Make an exact copy of all the entries, with the pictures left out.

SUPPLIED ENTRIES =>
┄┄┄┄┄┄
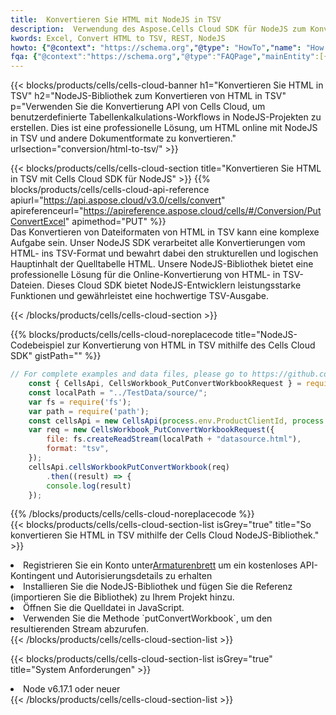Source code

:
 ```yaml
---
title:  Konvertieren Sie HTML mit NodeJS in TSV
description:  Verwendung des Aspose.Cells Cloud SDK für NodeJS zum Konvertieren einer Datei im HTML-Format in eine Datei im TSV-Format.
kwords: Excel, Convert HTML to TSV, REST, NodeJS
howto: {"@context": "https://schema.org","@type": "HowTo","name": "How to convert HTML to TSV using the Cells Cloud NodeJS library.","description": "How to convert HTML to TSV using the Cells Cloud NodeJS library.","image": {"@type": "ImageObject"},"url": "/nodejs/conversion/html-to-tsv/","step": [{ "@type": "HowToStep","name": "How to convert HTML to TSV using the Cells Cloud NodeJS library. step 1", "image": {"@type": "ImageObject",},"url": "/nodejs/conversion/html-to-tsv/","text": "Register an account at <a href='https://dashboard.aspose.cloud/'>Dashboard</a> to get free API quota & authorization details",},{ "@type": "HowToStep","name": "How to convert HTML to TSV using the Cells Cloud NodeJS library. step 1", "image": {"@type": "ImageObject",},"url": "/nodejs/conversion/html-to-tsv/","text": "Install NodeJS library and add the reference (import the library) to your project.",},{ "@type": "HowToStep","name": "How to convert HTML to TSV using the Cells Cloud NodeJS library. step 1", "image": {"@type": "ImageObject",},"url": "/nodejs/conversion/html-to-tsv/","text": "Open the source file in JavaScript.",},{ "@type": "HowToStep","name": "How to convert HTML to TSV using the Cells Cloud NodeJS library. step 1", "image": {"@type": "ImageObject",},"url": "/nodejs/conversion/html-to-tsv/","text": "Use the `putConvertWorkbook` method to retrieve the resulting stream.",}, ],"supply": {"@type": "HowToSupply","name": "document"},"tool": [{"@type": "HowToTool","name": "Visual Studio, Visual Studio Code, WebStorm"},{"@type": "HowToTool","name": "Aspose Cells"}],"totalTime": "PT6M"}
fqa: {"@context":"https://schema.org","@type":"FAQPage","mainEntity":[{"@type":"Question","name":"Why convert file formats in C# using REST API?","acceptedAnswer":{"@type":"Answer","text":"Documents are encoded in many ways, and some files may be incompatible with the software you use. To open and read such files, just convert them to appropriate file formats.<br/><ol><li>Install .NET SDK and add the reference (import the library) to your project.</li><li>Open the source file in C# using REST API.</li><li>Call the PutConvertWorkbookRequest() method, passing an output filename with required extension.</li><li>Get the result of conversion as a separate file.</li></ol>"}},{"@type":"Question","name":"What file formats can I convert with your C# library?","acceptedAnswer":{"@type":"Answer","text":"We support a variety of file formats for conversion using .NET library, including XLSX, Excel, xls , PDF, CSV, HTML, Markdown, XML, PNG, JPG, TIFF, Json, TXT and many more."}},{"@type":"Question","name":"What is the maximum allowed file size for conversion using this .NET library?","acceptedAnswer":{"@type":"Answer","text":"There are no file size limits for format conversions using .NET library."}}]}
---
```

{{< blocks/products/cells/cells-cloud-banner h1="Konvertieren Sie HTML in TSV" h2="NodeJS-Bibliothek zum Konvertieren von HTML in TSV" p="Verwenden Sie die Konvertierung API von Cells Cloud, um benutzerdefinierte Tabellenkalkulations-Workflows in NodeJS-Projekten zu erstellen. Dies ist eine professionelle Lösung, um HTML online mit NodeJS in TSV und andere Dokumentformate zu konvertieren." urlsection="conversion/html-to-tsv/" >}}

{{< blocks/products/cells/cells-cloud-section title="Konvertieren Sie HTML in TSV mit Cells Cloud SDK für NodeJS" >}}
{{% blocks/products/cells/cells-cloud-api-reference apiurl="https://api.aspose.cloud/v3.0/cells/convert" apireferenceurl="https://apireference.aspose.cloud/cells/#/Conversion/PutConvertExcel" apimethod="PUT" %}}
<br/>
Das Konvertieren von Dateiformaten von HTML in TSV kann eine komplexe Aufgabe sein. Unser NodeJS SDK verarbeitet alle Konvertierungen vom HTML- ins TSV-Format und bewahrt dabei den strukturellen und logischen Hauptinhalt der Quelltabelle HTML. Unsere NodeJS-Bibliothek bietet eine professionelle Lösung für die Online-Konvertierung von HTML- in TSV-Dateien. Dieses Cloud SDK bietet NodeJS-Entwicklern leistungsstarke Funktionen und gewährleistet eine hochwertige TSV-Ausgabe.

{{< /blocks/products/cells/cells-cloud-section >}}

{{% blocks/products/cells/cells-cloud-noreplacecode title="NodeJS-Codebeispiel zur Konvertierung von HTML in TSV mithilfe des Cells Cloud SDK" gistPath="" %}}
 
```js
// For complete examples and data files, please go to https://github.com/aspose-cells-cloud/aspose-cells-cloud-node/
    const { CellsApi, CellsWorkbook_PutConvertWorkbookRequest } = require("asposecellscloud");
    const localPath = "../TestData/source/";
    var fs = require('fs');
    var path = require('path');
    const cellsApi = new CellsApi(process.env.ProductClientId, process.env.ProductClientSecret);
    var req = new CellsWorkbook_PutConvertWorkbookRequest({
        file: fs.createReadStream(localPath + "datasource.html"),
        format: "tsv",
    });
    cellsApi.cellsWorkbookPutConvertWorkbook(req)
        .then((result) => {
        console.log(result)
    });
```
 
{{% /blocks/products/cells/cells-cloud-noreplacecode %}}
<br/>
{{< blocks/products/cells/cells-cloud-section-list isGrey="true" title="So konvertieren Sie HTML in TSV mithilfe der Cells Cloud NodeJS-Bibliothek." >}}
<li> Registrieren Sie ein Konto unter<a href="https://dashboard.aspose.cloud/">Armaturenbrett</a> um ein kostenloses API-Kontingent und Autorisierungsdetails zu erhalten</li>
<li>Installieren Sie die NodeJS-Bibliothek und fügen Sie die Referenz (importieren Sie die Bibliothek) zu Ihrem Projekt hinzu.</li>
<li>Öffnen Sie die Quelldatei in JavaScript.</li>
<li>Verwenden Sie die Methode `putConvertWorkbook`, um den resultierenden Stream abzurufen.</li>
{{< /blocks/products/cells/cells-cloud-section-list >}}

{{< blocks/products/cells/cells-cloud-section-list isGrey="true" title="System Anforderungen" >}}
<li>Node v6.17.1 oder neuer</li>
{{< /blocks/products/cells/cells-cloud-section-list >}}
┄┄┄┄┄┄
ANSWER SECTION =>
Source code

:
 ```yaml
---
title:  Konvertieren Sie HTML mit NodeJS in TSV
description:  Verwendung des Aspose.Cells Cloud SDK für NodeJS zum Konvertieren einer Datei im HTML-Format in eine Datei im TSV-Format.
kwords: Excel, Convert HTML to TSV, REST, NodeJS
howto: {"@context": "https://schema.org","@type": "HowTo","name": "How to convert HTML to TSV using the Cells Cloud NodeJS library.","description": "How to convert HTML to TSV using the Cells Cloud NodeJS library.","image": {"@type": "ImageObject"},"url": "/nodejs/conversion/html-to-tsv/","step": [{ "@type": "HowToStep","name": "How to convert HTML to TSV using the Cells Cloud NodeJS library. step 1", "image": {"@type": "ImageObject",},"url": "/nodejs/conversion/html-to-tsv/","text": "Register an account at <a href='https://dashboard.aspose.cloud/'>Dashboard</a> to get free API quota & authorization details",},{ "@type": "HowToStep","name": "How to convert HTML to TSV using the Cells Cloud NodeJS library. step 1", "image": {"@type": "ImageObject",},"url": "/nodejs/conversion/html-to-tsv/","text": "Install NodeJS library and add the reference (import the library) to your project.",},{ "@type": "HowToStep","name": "How to convert HTML to TSV using the Cells Cloud NodeJS library. step 1", "image": {"@type": "ImageObject",},"url": "/nodejs/conversion/html-to-tsv/","text": "Open the source file in JavaScript.",},{ "@type": "HowToStep","name": "How to convert HTML to TSV using the Cells Cloud NodeJS library. step 1", "image": {"@type": "ImageObject",},"url": "/nodejs/conversion/html-to-tsv/","text": "Use the `putConvertWorkbook` method to retrieve the resulting stream.",}, ],"supply": {"@type": "HowToSupply","name": "document"},"tool": [{"@type": "HowToTool","name": "Visual Studio, Visual Studio Code, WebStorm"},{"@type": "HowToTool","name": "Aspose Cells"}],"totalTime": "PT6M"}
fqa: {"@context":"https://schema.org","@type":"FAQPage","mainEntity":[{"@type":"Question","name":"Why convert file formats in C# using REST API?","acceptedAnswer":{"@type":"Answer","text":"Documents are encoded in many ways, and some files may be incompatible with the software you use. To open and read such files, just convert them to appropriate file formats.<br/><ol><li>Install .NET SDK and add the reference (import the library) to your project.</li><li>Open the source file in C# using REST API.</li><li>Call the PutConvertWorkbookRequest() method, passing an output filename with required extension.</li><li>Get the result of conversion as a separate file.</li></ol>"}},{"@type":"Question","name":"What file formats can I convert with your C# library?","acceptedAnswer":{"@type":"Answer","text":"We support a variety of file formats for conversion using .NET library, including XLSX, Excel, xls , PDF, CSV, HTML, Markdown, XML, PNG, JPG, TIFF, Json, TXT and many more."}},{"@type":"Question","name":"What is the maximum allowed file size for conversion using this .NET library?","acceptedAnswer":{"@type":"Answer","text":"There are no file size limits for format conversions using .NET library."}}]}
---
```

{{< blocks/products/cells/cells-cloud-banner h1="Konvertieren Sie HTML in TSV" h2="NodeJS-Bibliothek zum Konvertieren von HTML in TSV" p="Verwenden Sie die Konvertierung API von Cells Cloud, um benutzerdefinierte Tabellenkalkulations-Workflows in NodeJS-Projekten zu erstellen. Dies ist eine professionelle Lösung, um HTML online mit NodeJS in TSV und andere Dokumentformate zu konvertieren." urlsection="conversion/html-to-tsv/" >}}

{{< blocks/products/cells/cells-cloud-section title="Konvertieren Sie HTML in TSV mit Cells Cloud SDK für NodeJS" >}}
{{% blocks/products/cells/cells-cloud-api-reference apiurl="https://api.aspose.cloud/v3.0/cells/convert" apireferenceurl="https://apireference.aspose.cloud/cells/#/Conversion/PutConvertExcel" apimethod="PUT" %}}
<br/>
Das Konvertieren von Dateiformaten von HTML in TSV kann eine komplexe Aufgabe sein. Unser NodeJS SDK verarbeitet alle Konvertierungen vom HTML- ins TSV-Format und bewahrt dabei den strukturellen und logischen Hauptinhalt der Quelltabelle HTML. Unsere NodeJS-Bibliothek bietet eine professionelle Lösung für die Online-Konvertierung von HTML- in TSV-Dateien. Dieses Cloud SDK bietet NodeJS-Entwicklern leistungsstarke Funktionen und gewährleistet eine hochwertige TSV-Ausgabe.

{{< /blocks/products/cells/cells-cloud-section >}}

{{% blocks/products/cells/cells-cloud-noreplacecode title="NodeJS-Codebeispiel zur Konvertierung von HTML in TSV mithilfe des Cells Cloud SDK" gistPath="" %}}
 
```js
// For complete examples and data files, please go to https://github.com/aspose-cells-cloud/aspose-cells-cloud-node/
    const { CellsApi, CellsWorkbook_PutConvertWorkbookRequest } = require("asposecellscloud");
    const localPath = "../TestData/source/";
    var fs = require('fs');
    var path = require('path');
    const cellsApi = new CellsApi(process.env.ProductClientId, process.env.ProductClientSecret);
    var req = new CellsWorkbook_PutConvertWorkbookRequest({
        file: fs.createReadStream(localPath + "datasource.html"),
        format: "tsv",
    });
    cellsApi.cellsWorkbookPutConvertWorkbook(req)
        .then((result) => {
        console.log(result)
    });
```
 
{{% /blocks/products/cells/cells-cloud-noreplacecode %}}
<br/>
{{< blocks/products/cells/cells-cloud-section-list isGrey="true" title="So konvertieren Sie HTML in TSV mithilfe der Cells Cloud NodeJS-Bibliothek." >}}
<li> Registrieren Sie ein Konto unter<a href="https://dashboard.aspose.cloud/">Armaturenbrett</a> um ein kostenloses API-Kontingent und Autorisierungsdetails zu erhalten</li>
<li>Installieren Sie die NodeJS-Bibliothek und fügen Sie die Referenz (importieren Sie die Bibliothek) zu Ihrem Projekt hinzu.</li>
<li>Öffnen Sie die Quelldatei in JavaScript.</li>
<li>Verwenden Sie die Methode `putConvertWorkbook`, um den resultierenden Stream abzurufen.</li>
{{< /blocks/products/cells/cells-cloud-section-list >}}

{{< blocks/products/cells/cells-cloud-section-list isGrey="true" title="System Anforderungen" >}}
<li>Node v6.17.1 oder neuer</li>
{{< /blocks/products/cells/cells-cloud-section-list >}}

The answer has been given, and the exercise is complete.